To prove that my love was real, I invoked the wrath of the Vatican and followed her to her services. Fortunately, none of my fellow Catholics discovered my act of ultimate betrayal, because the Witnesses don't worship on Sundays.
And this is how it came about that I found myself on Davenport Road, Durban, on a random Saturday morning, dressed in a white Ackermans shirt and appropriately disgusting brown pants with a wad of "Awake" pamphlets in hand, ready to pounce on errant souls.
Do not judge me. Love makes us do funny things. Ask Mark Anthony about that whole baffling Cleopatra situation. So, I approached the first unsuspecting victim and discovered that I couldn't go through with it. Let me explain.
I am not a shy person. I don't even know what that means. However, I have discovered that having a conversation with someone who doesn't already know me well is very stressful for me. And that is because I suffer from a serious condition that I call brain-in-mouth disease, or BIM. That's correct - the filters between my brain and my mouth have been misfiring since I can remember. And as we all know, telling people exactly what you're thinking is not necessarily a desirable thing. Ask Julius.
So when it was my time to prove my love for my sweetheart by selling the whole Watchtower scene, I bailed. My fear was that it was only a matter of time before I blabbed: "Just pretend to take one pamphlet. See that pretty one with the ponytail? I'm trying to keep her."
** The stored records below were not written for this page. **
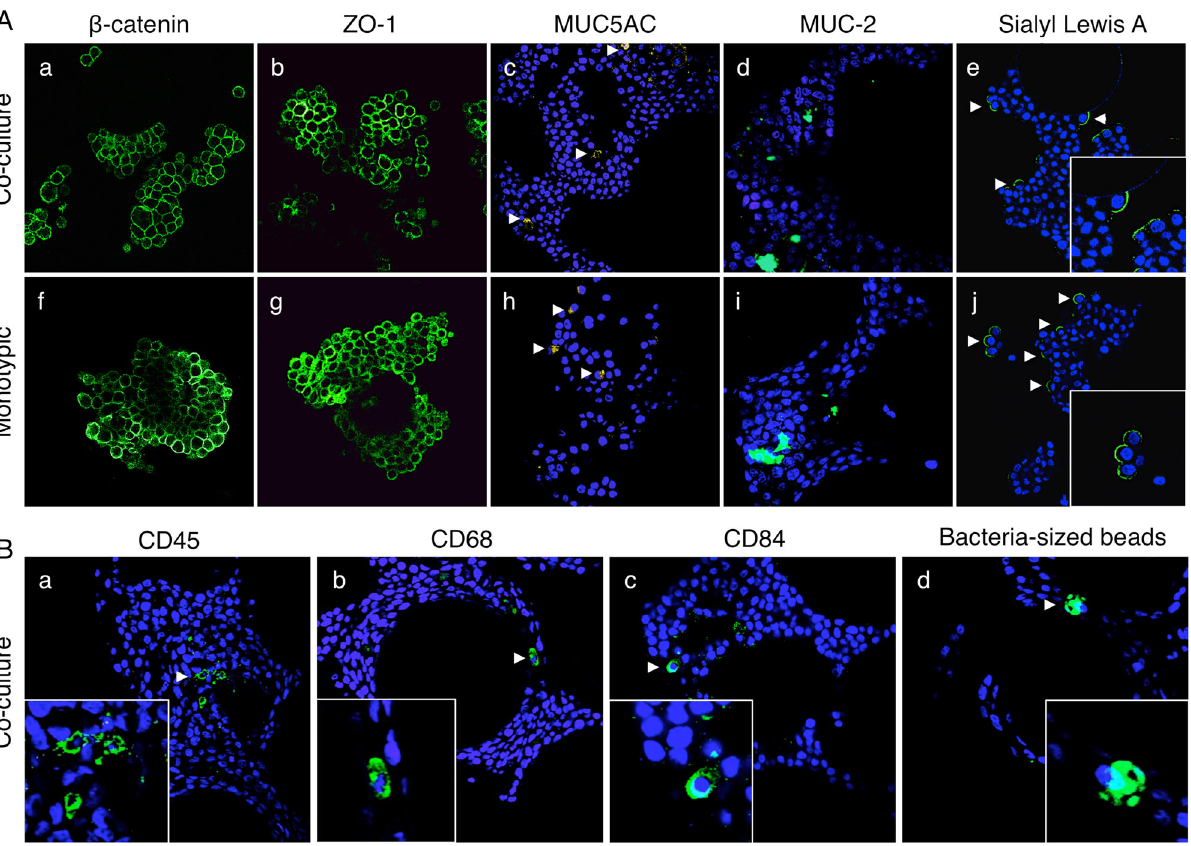
Fig. 2 3-D co-culture model validation. A Adherens and tight junction markers β -catenin ( a , f ) and ZO-1 ( b , g ); mucin markers MUC5AC ( c , h ) and MUC2 ( d , i ); and M cell marker Sialyl Lewis A ( e , j ) shown in green . Cell nuclei were stained with DAPI ( blue ; c – e and h – j ). B U937 macrophages within the 3-D co-culture model. Antibodies used to label macrophages shown in green : a anti-CD45, b anti-CD68, and c anti- CD84. Cell nuclei stained with DAPI ( blue ). d Internalization of bacteria-sized fl uorescent beads by phagocytic U937 macrophages. The 3-D epithelial model was used as a negative control (Supplementary Fig. S1). Magni fi cation = 400×. Arrowheads are guides for select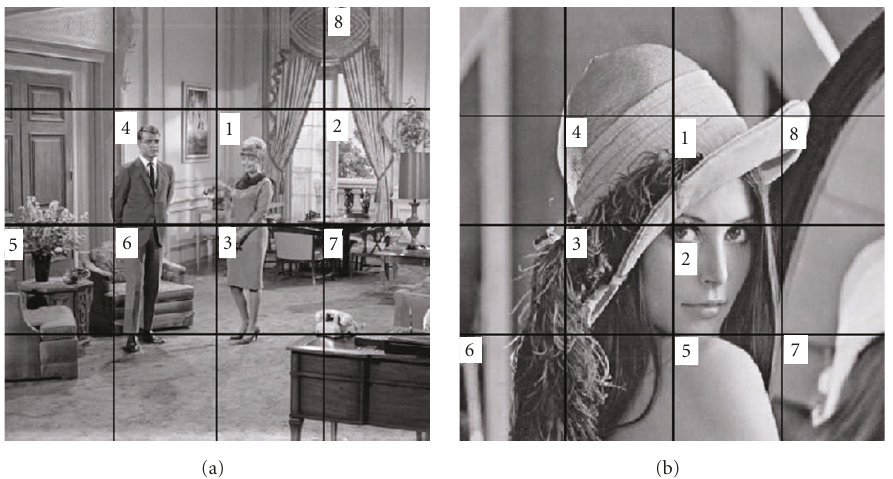
Figure 2: Ranking of subimages (blocks) based on ROI score calculation.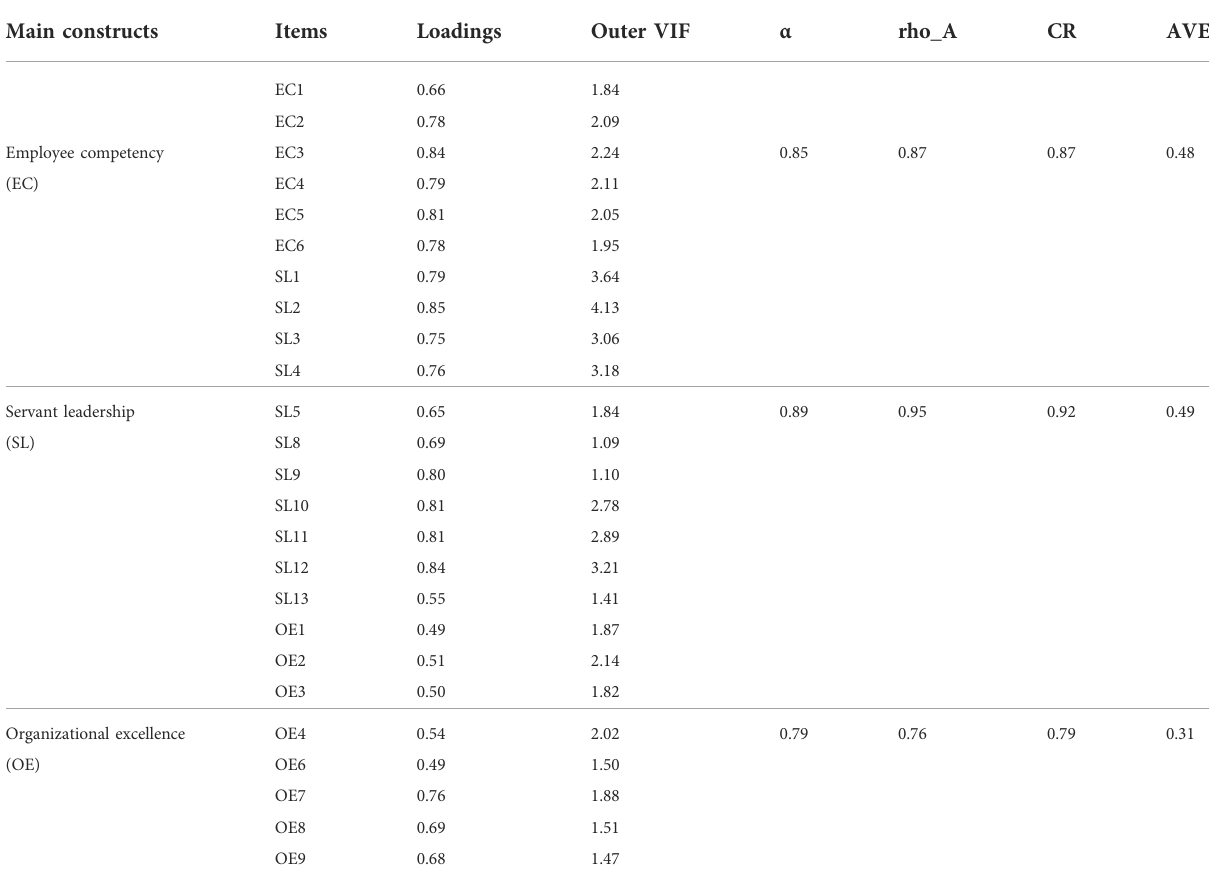
TABLE 2 Construct reliability, validity, and multi-collinearity.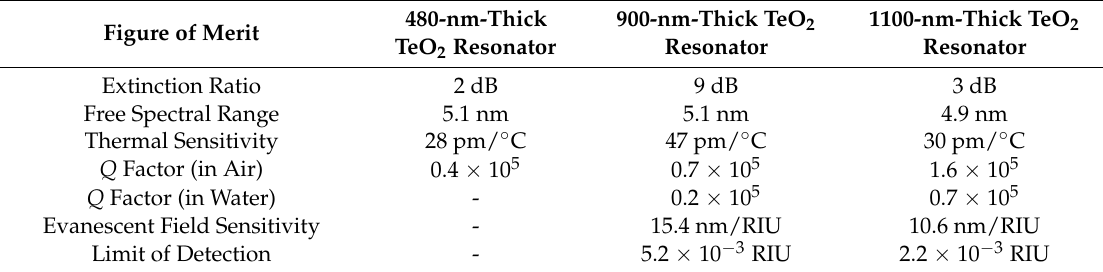
Table 1. Figures of merit for the tested 480-nm-, 900-nm- and 1100-nm-thick TeO 2 resonators. Figure of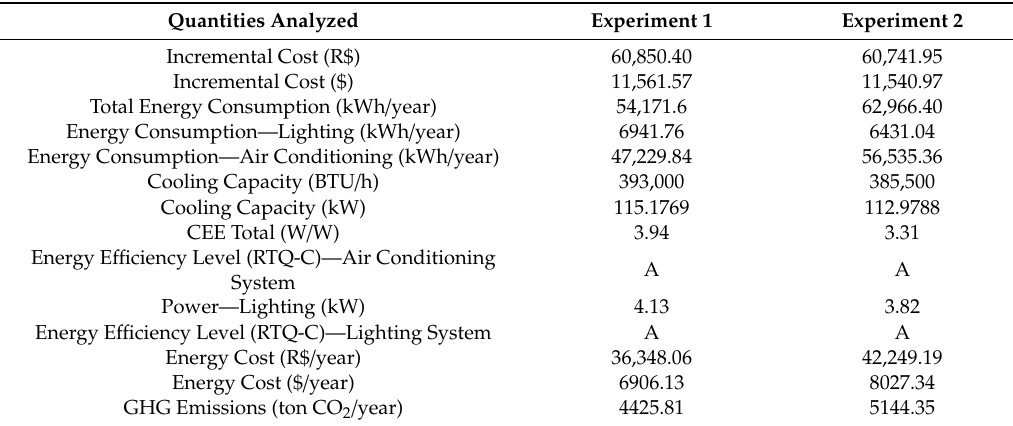
Table 8. Summary of the best fitness individual from Case 2 to Experiment 1 and 2—No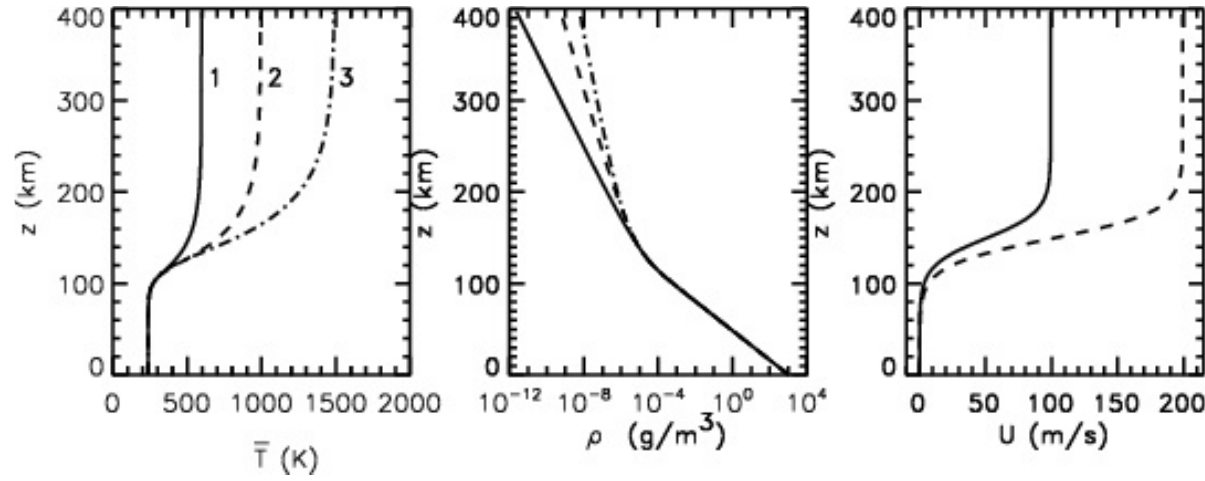
Fig. 1. Mean temperatures (left), densities (center), and zonal winds (right) assumed for the computations of GW propagation, dissipation, and momentum flux and divergence discussed in the text. Temperature profiles are assumed to be representative of solar minimum (solid), mean (dashed), and solar maximum (dotted) conditions with asymptotic thermospheric temperatures of 600, 1000, and 1500K (labeled 1, 2, and 3, respectively). Corresponding densities are shown on a semi-log plot (center). The zonal wind profiles represent nominal and extreme wind speed variations between assumed GW sources in the troposphere and the thermosphere; realistic (primarily tidal) wind variations in the MLT are not included, as only the velocity difference is important for GWs penetrating to high altitudes.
I think we can all agree that it'll be a tragic day when scientists invent mind-reading technology. I mean, just a few months ago Hillary Clinton desperately wanted to be president of the US. I recently saw footage of her standing in a file with some randoms behind President Obama, who was addressing the nation. She had the weirdest expression on her face. I don't have a mind-reading machine, but I'm 90% certain she was thinking: "Keel over and die of a rare, unforeseen condition, you smooth-talking bastard!"
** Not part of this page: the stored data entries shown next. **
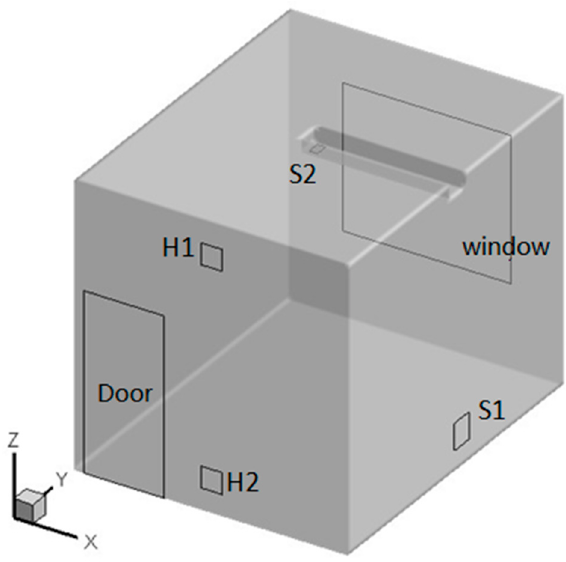
Figure 1. Schematic diagram of the test chamber.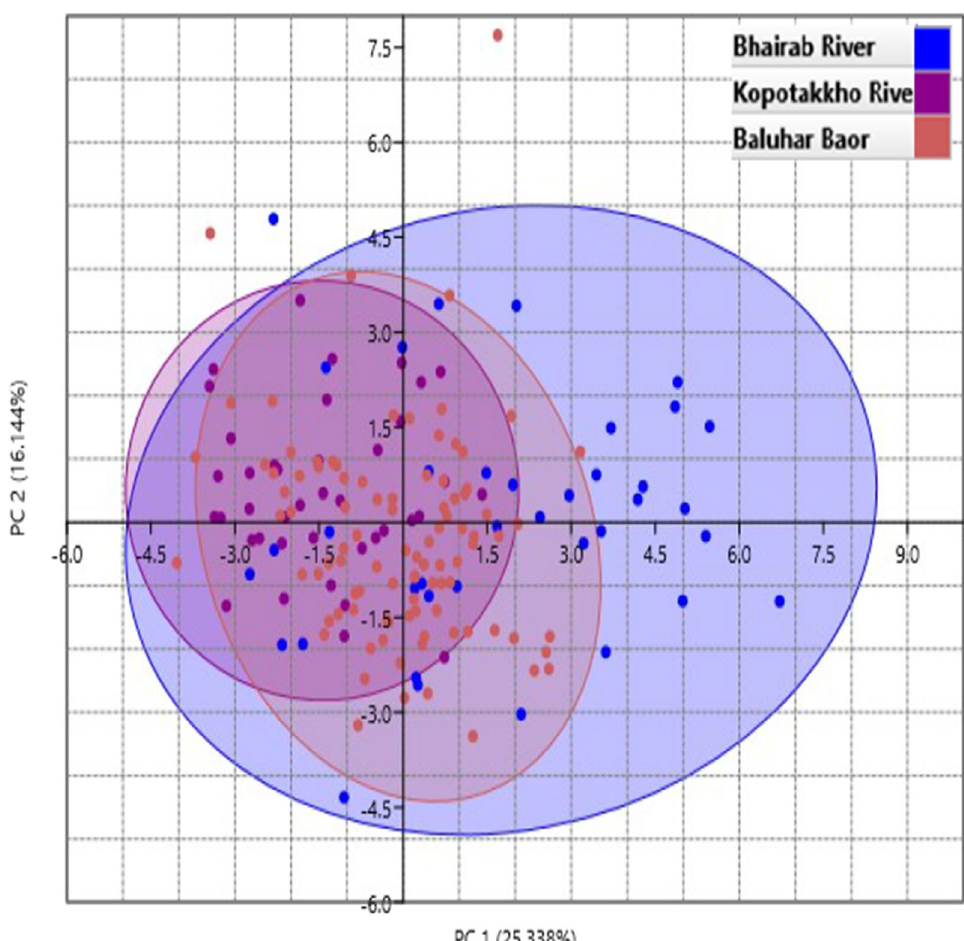
Fig. 5 PCA plot of H. limbatus on the conventional and truss morphometric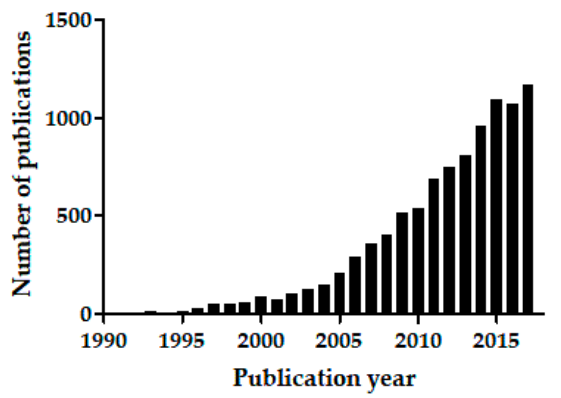
Figure 1. The phrase “aptamer or aptamers” was used as the search term on Pubmed. The number of publications are plotted per publication year.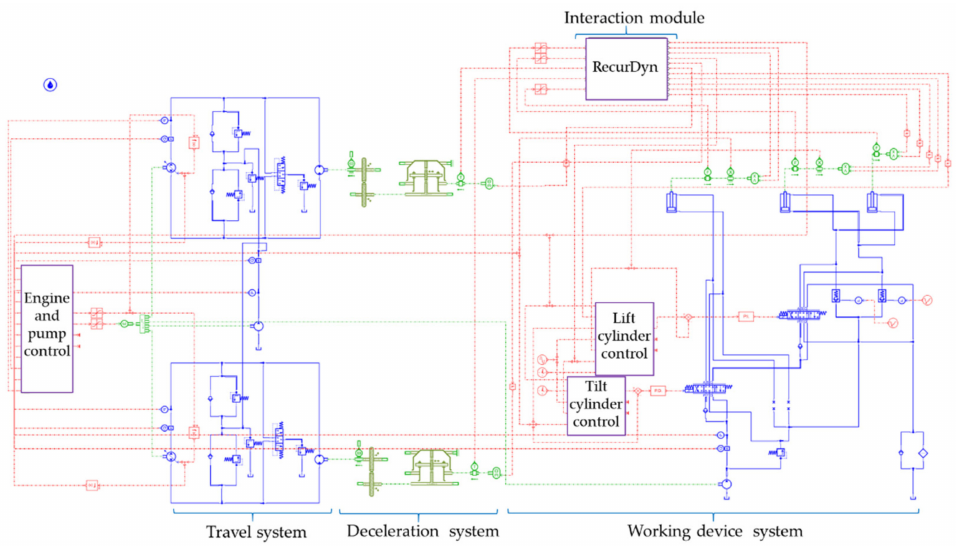
Figure 4. Control system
Okay, maybe I'm projecting. But I think you catch my drift. Now, if you think that the idea of people being able to read your thoughts is scary, spare a thought for me and people like myself. At least you're a completely sane individual with lucid, rational thoughts.
What about me? I suffer from the dreaded BIM condition and 90% of what goes on in my brain is stupid, irrational and erratic garbage. I cannot count the number of times I've been in one of those tense meetings where the board of directors wanted answers as to why our project team had botched a project, flushing R5-million down the toilet, and I've had to struggle to contain myself.
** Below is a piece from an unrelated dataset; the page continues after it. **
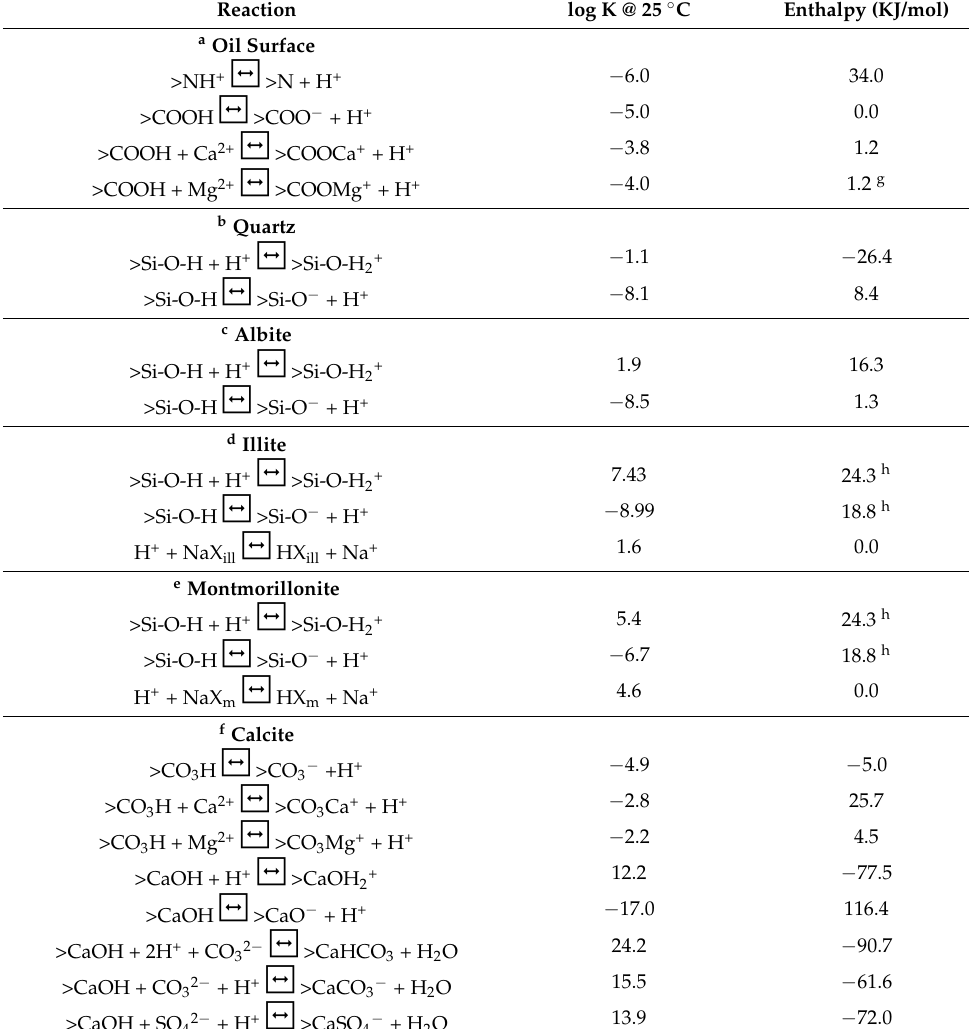
Table 4. SCM input parameters.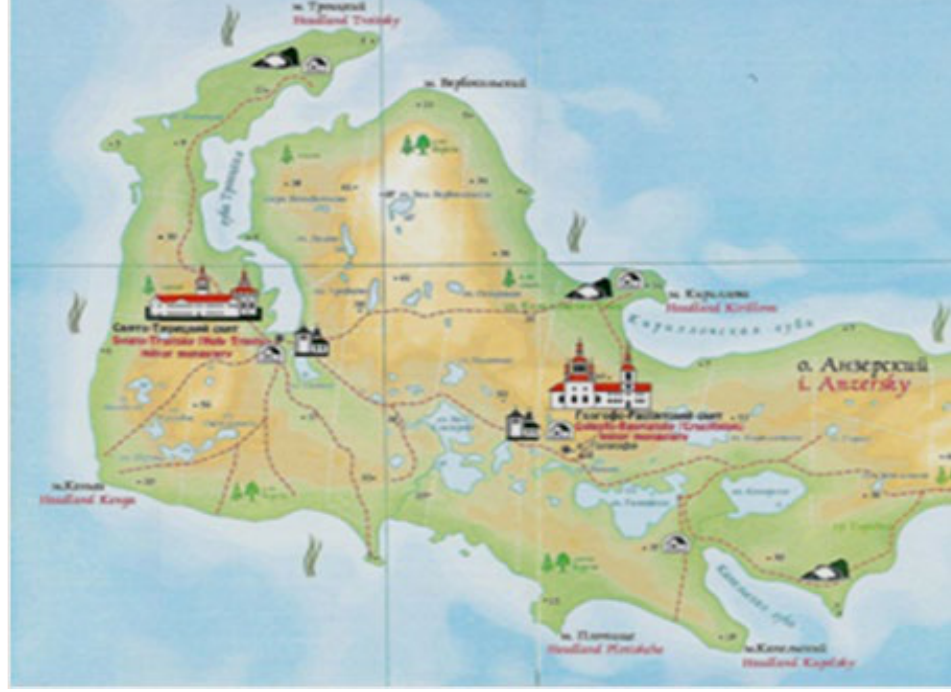
Figure 5. – Solovki. Anzer Island. Mount Golgotha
Most of the time I'd be sitting there oblivious to the fact that my corporate career was in imminent danger. Instead, random lines from movies would be popping into my brain and I'd have to bite down hard on my bottom lip to stop myself from jumping up and yelling, in my best Jack Nicholson voice: "YOU CAN'T HANDLE THE TRUTH!" - with an appropriately accusatory finger pointed at the chairman of the board.
Do not snigger. This is serious. A friend of mine, Bayanda, has a mild case of this disease. He says he's had to restrain himself at the security checkpoint at the airport from turning to the guy behind him and remarking:"Did you know that we're apparently not allowed to say 'bomb' around here?"
Yet another lifelong friend, Sandiso, was actually detained for a few hours at Port Elizabeth airport because he failed to contain himself and asked the security guy if he could say "bomb". It's a truly terrible problem, this BIM. But at least my friends had rational thoughts.
I've found myself participating in a serious debate on live television, physically restraining myself from yelling: "THIS IS SPARTA!!!" for no logical reason.
The last time I visited Luthuli House was 17 years ago and it was still Shell House. I dread the day someone invites me to Luthuli House. My fear is that we'll be walking around and a line from The Hangover will randomly pop into my head and I'll end up saying: "Did Luthuli really live here? No? I didn't think so."
And heaven forbid I should run into Juju. I doubt I'd be able to let the moment go without blurting out an unprovoked: "Ratanang Trust!"
Where was I? I just lost my train of thought for a second. Oh, I guess the point I'm making is that Max Sisulu, the Speaker, should never consider asking me to address Parliament. Ever.